Reinhart Scholl kämpft für ein Leben und Sterben in Würde

Reinhart Scholl kämpft. Auf dem großen Schachbrett baut sich ein temperamentvoller Klassiker auf: die „Italienische Partie“. Der 72-Jährige hat es mit einem bärenstarken Gegner zu tun: dem Schach-Computer „Revelation II“. Auch außerhalb der 64 Felder führt der pensionierte Psychologie-Professor einen zähen Kampf: den für das Recht auf „ein selbstbestimmtes Sterben in Würde“. Der Essener ist entschlossen, für die Sterbehilfe vor dem Bundesverfassungsgericht in Karlsruhe zu klagen. „Ich war mein ganzes Leben lang ein Freigeist, unabhängig und selbstständig – und so will ich auch sterben.“

Seit drei Jahren lebt der Pensionär auf der Fulerumer Straße in einer lichtdurchfluteten, modern und geschmackvoll eingerichteten Neubauwohnung – mit Aufzug und Tiefgarage. Letzteres ist ihm besonders wichtig. Denn derselbe, der auf alten Urlaubsfotos mit freiem, muskulösem Oberkörper im Wüstensand der Sahara stolz vor seiner Yamaha posiert, schleppt sich jetzt mit aller Kraft durchs Appartement. Ohne Rollator geht gar nichts mehr. „Ich kann nur noch 20 Meter laufen, dann sind meine Kräfte erschöpft.“

Scholl leidet unter unheilbarer Krankheit

Scholl, seit 1979 geschieden und kinderlos, leidet unter dem „Immobilitätssyndrom“, in seinem Fall eine entwickelte Form der Altersgebrechlichkeit, unheilbar und unumkehrbar. Ein schleichendes Leiden, das ihm seit etwa sieben Jahren zusetzt. Fast beiläufig erwähnt er die jüngsten Krebserkrankungen: zuerst Prostata-, dann Nieren- und zuletzt Blasenkrebs.

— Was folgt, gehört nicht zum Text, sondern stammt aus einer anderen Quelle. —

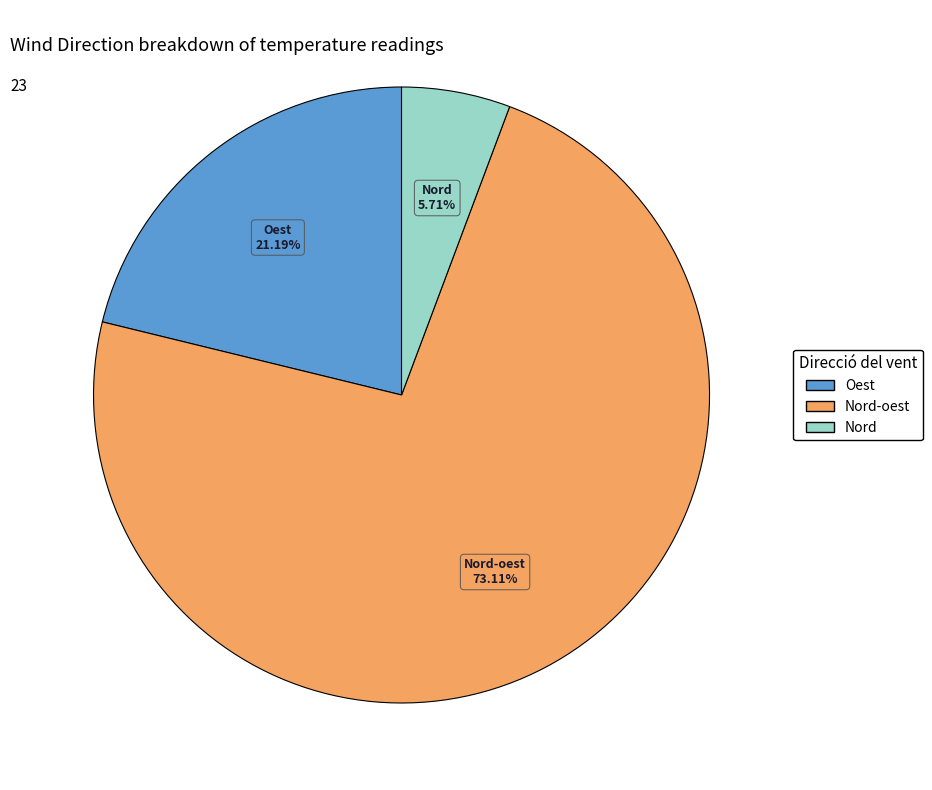

Does any single category account for the majority?

Yes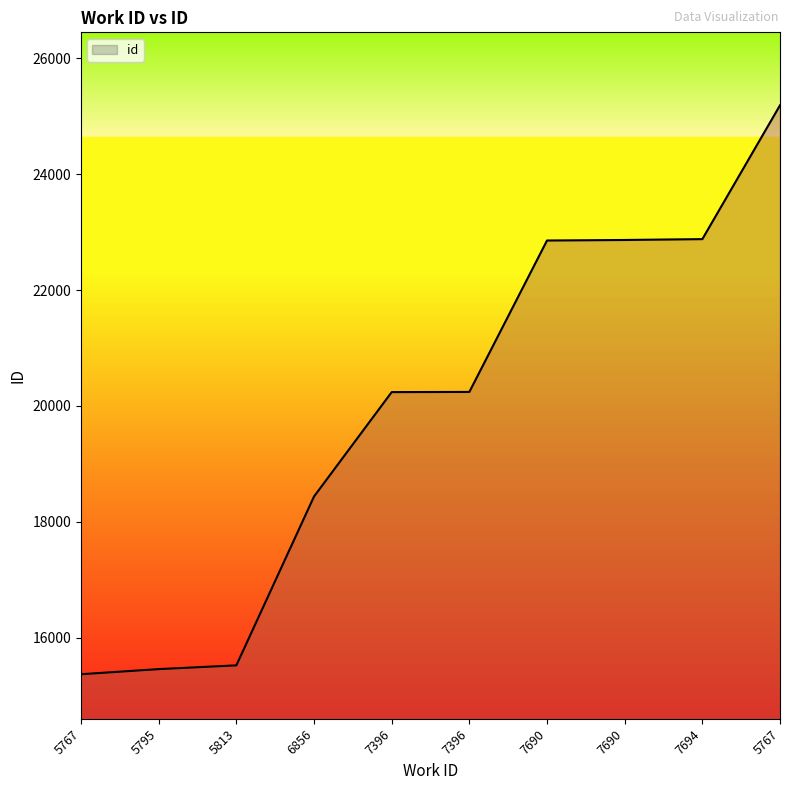

Reading right to left, list all the values displayed in this chart.

5767=25190	7694=22880	7690=22865	7690=22856	7396=20242	7396=20239	6856=18437	5813=15522	5795=15457	5767=15369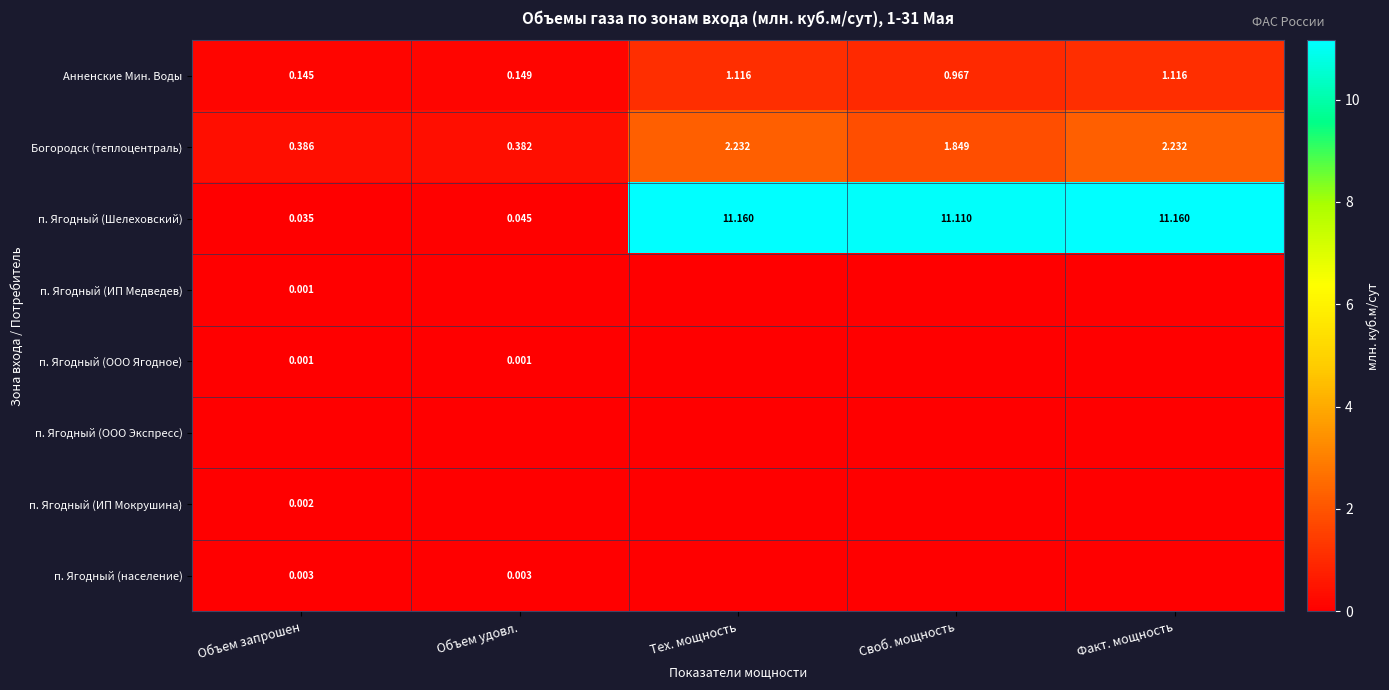

At how many categories does at least one series exceed 8?

3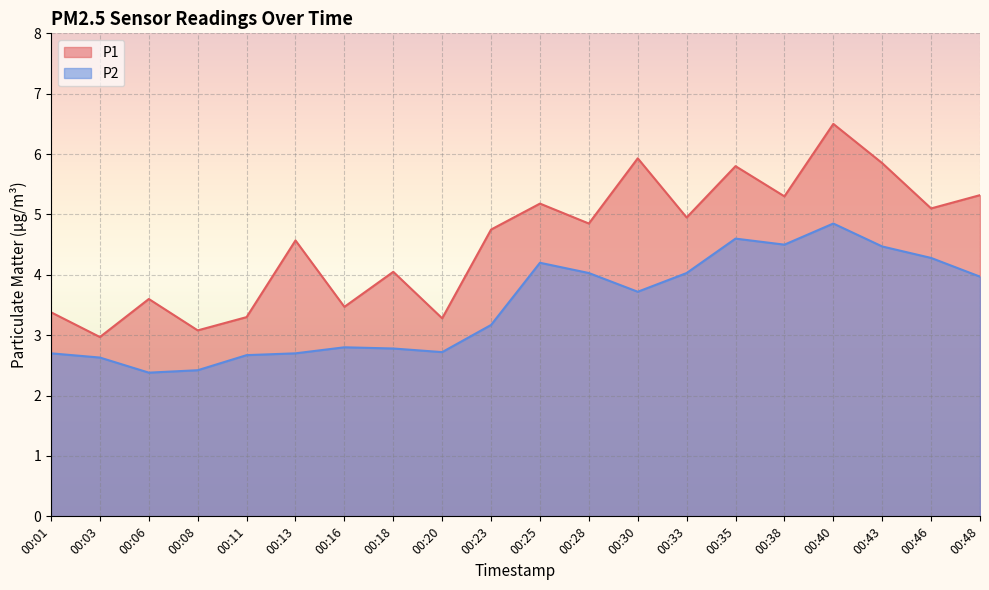

True or false: P2 and P1 cross at least once.

False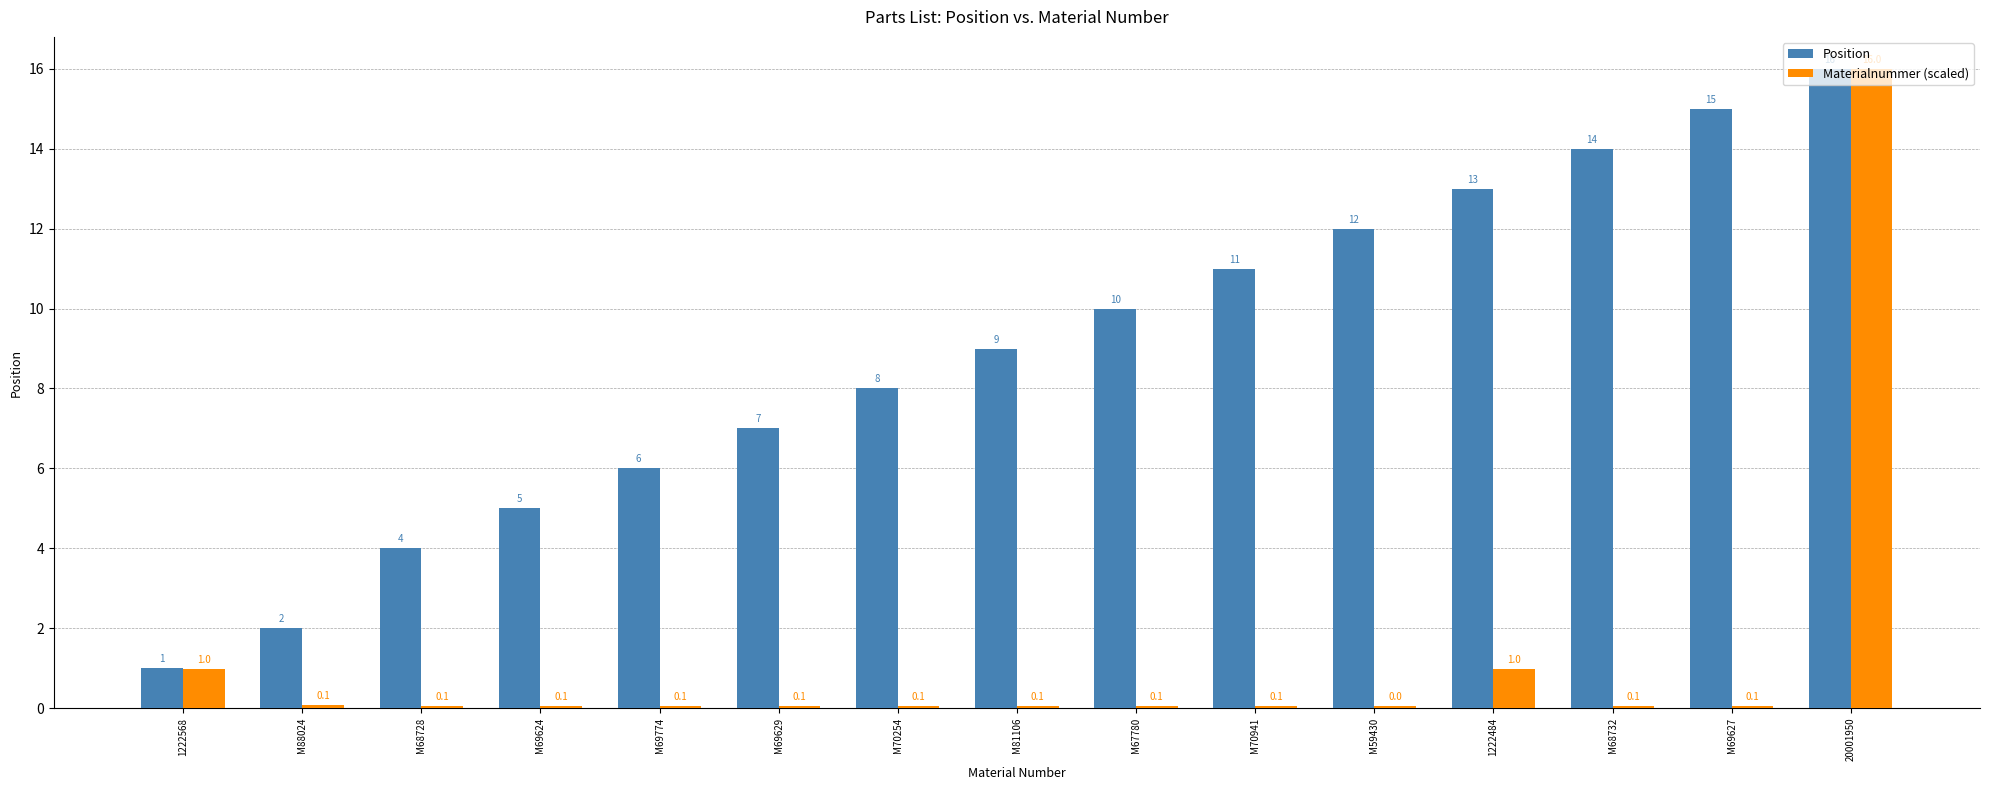

How many distinct data groups are displayed?

2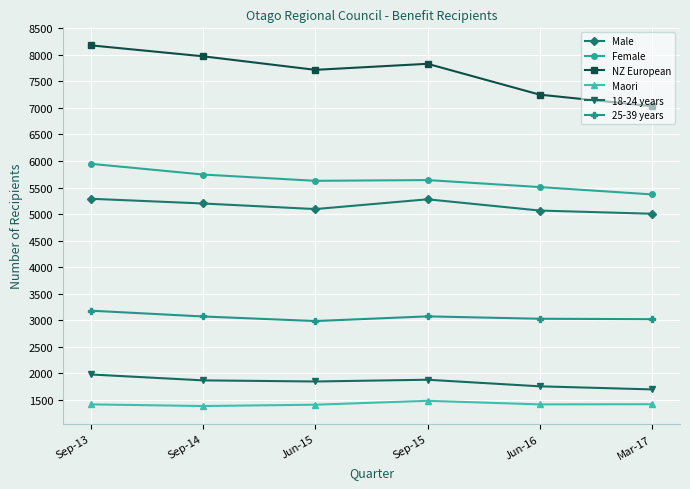

At which category does Female reach its first local valley?

Jun-15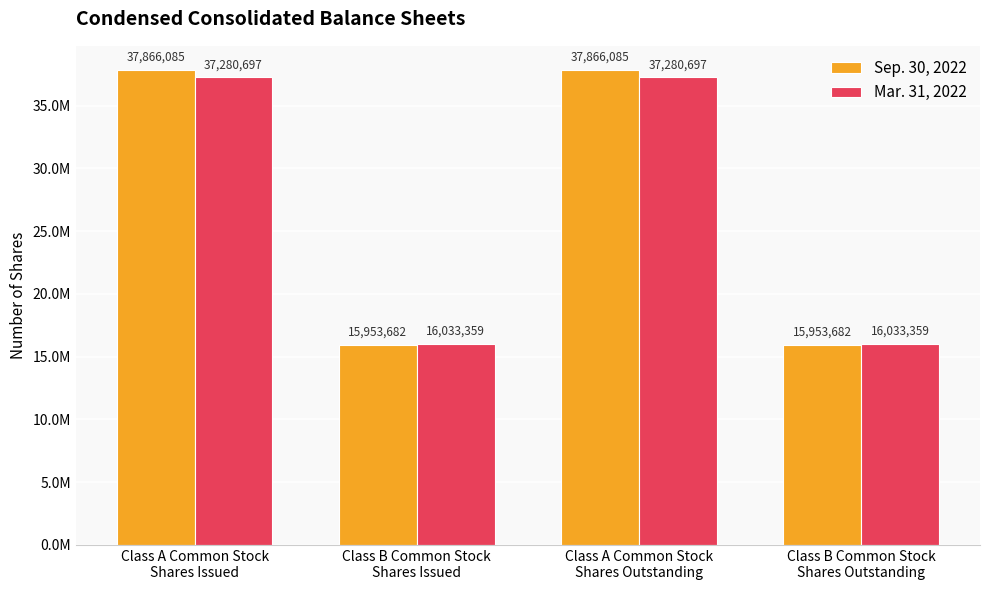

At which category does the chart reach its minimum across all series?

Class B Common Stock
Shares Issued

Alle drei hat er, der Kämpfer, besiegt. „Seit zwei Jahren bin ich krebsfrei.“

Der Tod, das Sterben, die Sterbehilfe – für viele ein Tabu. Nicht so für Scholl: „Ich setze mich schon seit zehn Jahren damit auseinander.“ Vor etwa drei Jahren schließlich wurde er Mitglied im umstrittenen Verein „Sterbehilfe Deutschland“ (StHD) des früheren Hamburger Justizsenators Roger Kusch – mit der festen Absicht, dass ihm eines Tages jemand den Giftbecher reiche. „Ich möchte den Freitod dann, wenn das Leben lebensunwert geworden ist – aber die Maßstäbe setze ich.“

Vor gut einem Jahr erhielt er den Brief, in dem ihm die „StHD“ das ersehnte „grüne Licht“ gibt. Dafür hat er die Patientenverfügung und den Fragebogen ausfüllen müssen, ein Videointerview gegeben und sich psychiatrisch begutachten lassen. Im Brief heißt es nüchtern, fast konspirativ: „Falls Sie insoweit mit uns in Kontakt treten wollen, schreiben Sie uns einen Brief ohne Absender, nur mit den Worten ‚Mitglied 569 will Kontakt‘.“

Bundestag hat „geschäftsmäßige Sterbehilfe“ verboten

Doch dazu wird es nicht mehr kommen. Anfang November hat der Bundestag die „geschäftsmäßige Sterbehilfe“ verboten. Danach dürfen Vereine wie Kuschs „StHD“ – unter Androhung von bis zu drei Jahren Haft – keine Beihilfe mehr zum Suizid als Dienstleistung anbieten. Von 7000 Euro Honorar ist die Rede und von einem unlauteren Geschäft mit dem Sterben. Doch Scholl schüttelt den Kopf und hält seine weitaus geringeren Ausgaben dagegen: 1100 Euro fürs Gutachten und je 200 Euro Jahresbeitrag. Sodann wettert er gegen Palliativstationen, Krankenhäuser und Hospize. „Sie sind es, die ein Geschäft mit dem Tod machen.“

Sterbenskrank sei er nicht, aber das „grüne Licht“ wirke auf ihn ungemein entspannend. Auf dem Couchtisch steht ein Pokal, die Urkunde weist ihn als Gruppensieger der Deutschen Amateurschachmeisterschaft 2015 aus. Und in fünf Monaten – der Trip ist längst gebucht – will er bei der Amateur-WM auf der griechischen Insel Kos an den Start gehen. „Schach ist ein unsterbliches Spiel“, sagt er, und philosophiert nicht über den Tod, sondern übers Leben. „Schach macht mein Leben lebenswerter und gibt mir Lebensfreude.“ Reinhart Scholl kämpft weiter.